EXTRACT PROVIDED:
════════════════════

Quarry opens up in 1972, with Mac returning home to Memphis from his second tour along with his buddy Arthur (Jamie Hector, who played Marlo Stanfield on The Wire). Denied a hero's welcome, Mac and Arthur are ostensibly persona non grata, villains who stand accused of committing war crimes for which, as far as public sentiment is concerned, they remain unpunished. It makes for an uncomfortable introduction; one that immediately threatens to put the audience off its main character by intimating an unpleasant sort of uncertainty lurking just beneath his surface.

The series deals with such ambiguity outright, opening in medias res with a hazy, dreamlike sequence that ends in another man's death. While the uncertainty of the series' protagonist is short-lived, the circumstances of that killing remain, like his time in Vietnam, unclear. Try as he might to put it behind him, the war remains an obstruction keeping Mac from fully reintegrating into civilian life. Yaitanes often implements a visual device of Mac submerged in water, hanging just below the surface, while objects and people, like his wife Joni (Jodi Balfour), drift just out of reach. Familiarity of such a visual metaphor aside, the moments work, eliminating the need for exposition that might otherwise grind the episode to a halt, especially when there's so much ground to cover in the first episode.

════════════════════

EXTRACTED DATA:
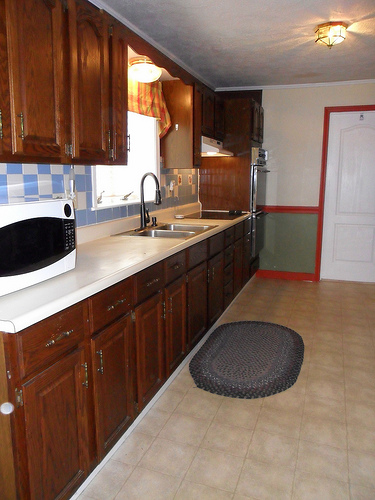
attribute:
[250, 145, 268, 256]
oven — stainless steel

════════════════════

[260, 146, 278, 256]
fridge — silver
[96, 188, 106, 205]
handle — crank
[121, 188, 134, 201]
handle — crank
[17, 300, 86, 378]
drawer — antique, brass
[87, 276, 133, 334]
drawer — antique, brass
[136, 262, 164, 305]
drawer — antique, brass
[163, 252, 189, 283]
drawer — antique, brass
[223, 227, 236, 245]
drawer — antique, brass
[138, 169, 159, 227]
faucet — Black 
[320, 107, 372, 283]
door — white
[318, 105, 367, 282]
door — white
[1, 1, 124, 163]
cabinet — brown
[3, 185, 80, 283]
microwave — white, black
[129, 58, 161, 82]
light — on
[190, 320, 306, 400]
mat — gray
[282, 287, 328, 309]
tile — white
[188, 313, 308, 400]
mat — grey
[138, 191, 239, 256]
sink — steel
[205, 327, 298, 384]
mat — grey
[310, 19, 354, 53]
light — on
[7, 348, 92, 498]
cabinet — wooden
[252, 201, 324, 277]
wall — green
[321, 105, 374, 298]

════════════════════

EXERCISE REQUIREMENTS:
- a) List every fictional character named in the Quarry passage, including those from other shows.
- b) From the Quarry passage, return the words starting at "Quarry opens up" and ending at "beneath his surface.".

SOLUTIONS BELOW:
- a)
Mac
Arthur
Marlo Stanfield
Joni

- b)
Quarry opens up in 1972, with Mac returning home to Memphis from his second tour along with his buddy Arthur (Jamie Hector, who played Marlo Stanfield on The Wire). Denied a hero's welcome, Mac and Arthur are ostensibly persona non grata, villains who stand accused of committing war crimes for which, as far as public sentiment is concerned, they remain unpunished. It makes for an uncomfortable introduction; one that immediately threatens to put the audience off its main character by intimating an unpleasant sort of uncertainty lurking just beneath his surface.